Raila and Karua lawyers added that evidence shows that third parties and senior employees of the IEBC were acting in connivance.
In their submissions filed before the apex court on Friday, Raila and Karua also said what transpired was a repeat of the 2017 blunders that led to the court declaring that President Uhuru Kenyatta's win was null and void.
2017 poll
"The conduct of the 2022 presidential election must therefore be framed against the backdrop of what happened in 2017 and the following warning that this court sounded when it annulled the presidential election conduct," Raila and Karua's other lawyer James Orengo argued.
They argue that Prof Walter Mebane found that at least 5,832 of 44,948 forms alleged to be polling stations are classified as e-forensics fraudulent. In his reply, Ruto argued that Raila and Karua's witnesses lied under oath that the system was hacked and alterations done in Forms 34A and 34B when all the candidates had access to original forms uploaded from the polling stations.
His lawyer Muthomi Thiankolu argued that the case was similar to tragicomedy or the story in the novel kusadikika.
Ruto also disputed claims that his agents altered and dumped 11,000 Forms 34A in the IEBC portal within 8 minutes, stating that it was humanly impossible for the bulky forms to upload within the short time.
"Our conclusion is that the petitioners falsified logs in support of their claims that we had an external address to hack into the IEBC system and infiltrate it with altered forms. They have submitted similar logs as the ones they did in 2017 to mislead the court," replied Ruto's lawyer.
On the failure of the Kiems Kits, Dr Ruto swore that IEBC had put a complimentary system in place to facilitate identification of voters and that allegation of low voter turnout in Kakamega and Makueni cannot be attributed to the failures.
Chebukati also denied that the system was hacked. According to the commission's chair, the system was secure and no alterations were done. This is a claim supported by his faction; Abdi Guliye and Boya Molu.
However, IEBC vice chair Juliana Cherera, commissioners Justus Nyang'aya, Francis Wanderi and Irene Massit argued that the system was infiltrated, even by foreigners and the results on forms 34As could not be guaranteed.
The other issue the court will settle and also tied to the technology is whether there was interference with uploading and transmission of forms 34A from polling stations to the IEBC public portal. In addition, judges found that there is a bone of contention between Raila, Ruto and Chebukati on if there was a difference between Forms 34A uploaded on the IEBC public portal and the Forms 34A received at the National Tallying Centre, and Forms 34A issued to the agents at the Polling Stations.
Meanwhile, the court also identified the question of whether the postponement of governorship elections in Kakamega and Mombasa counties, parliamentary elections in Kitui rural, Kacheliba Rongai and Pokot South constituencies and wards in Nyaki West in North Imenti and Kwa Njenga in Embakasi South resulted in voter suppression to Raila and Karua's disadvantage.

──────────

→ **WHAT NEEDS TO BE DONE**:
In the article on the 2022 presidential election petition, how many of the 44,948 forms did Prof Walter Mebane find to be classified as e-forensics fraudulent?

──────────

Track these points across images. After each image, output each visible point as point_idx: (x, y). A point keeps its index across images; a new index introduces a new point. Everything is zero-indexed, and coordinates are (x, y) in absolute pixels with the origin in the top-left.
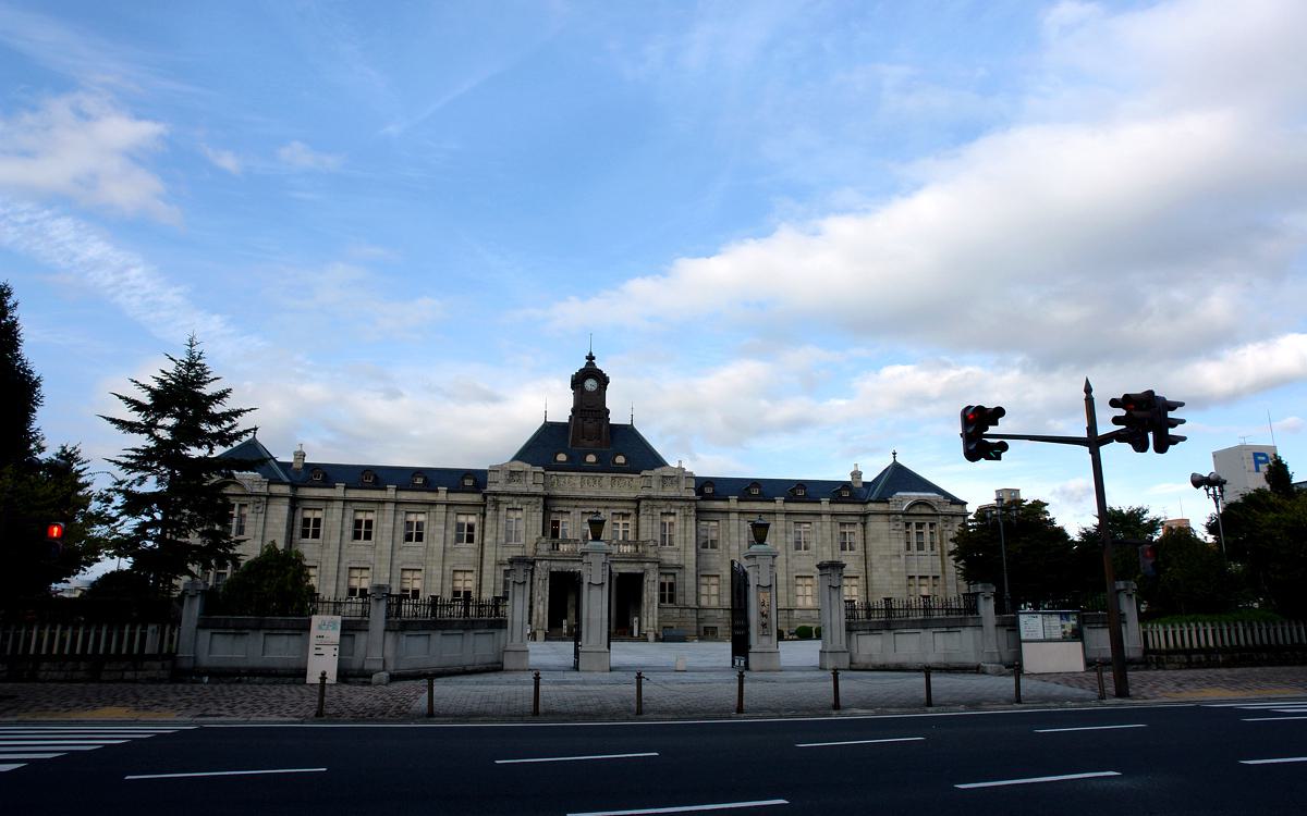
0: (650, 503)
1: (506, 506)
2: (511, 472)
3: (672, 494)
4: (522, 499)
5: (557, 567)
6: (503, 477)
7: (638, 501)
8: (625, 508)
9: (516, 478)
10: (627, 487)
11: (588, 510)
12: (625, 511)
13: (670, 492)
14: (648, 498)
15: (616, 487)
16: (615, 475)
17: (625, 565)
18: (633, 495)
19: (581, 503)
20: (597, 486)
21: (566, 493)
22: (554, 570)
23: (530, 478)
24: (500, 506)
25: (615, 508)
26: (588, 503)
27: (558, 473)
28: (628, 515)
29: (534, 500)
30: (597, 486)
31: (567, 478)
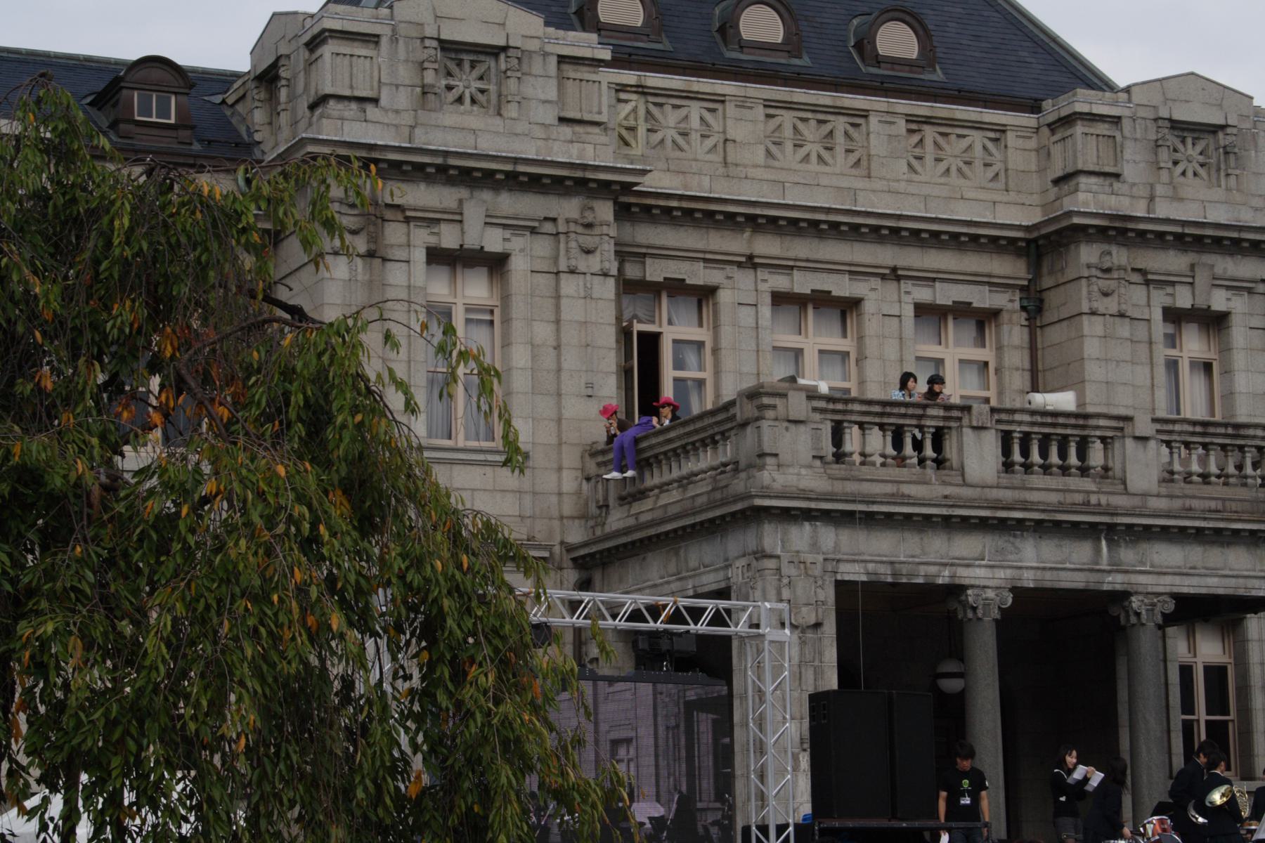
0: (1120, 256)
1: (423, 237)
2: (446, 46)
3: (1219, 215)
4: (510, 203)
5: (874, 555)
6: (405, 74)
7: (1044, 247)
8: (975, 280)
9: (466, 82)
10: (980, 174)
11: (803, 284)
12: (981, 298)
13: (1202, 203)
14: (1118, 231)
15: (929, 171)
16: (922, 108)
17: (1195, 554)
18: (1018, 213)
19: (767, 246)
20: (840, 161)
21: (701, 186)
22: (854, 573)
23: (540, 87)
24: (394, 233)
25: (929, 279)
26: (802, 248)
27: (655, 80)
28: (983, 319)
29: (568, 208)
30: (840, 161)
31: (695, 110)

──────────

→ **OUTPUT OF THE EXERCISE**:
At least 5,832.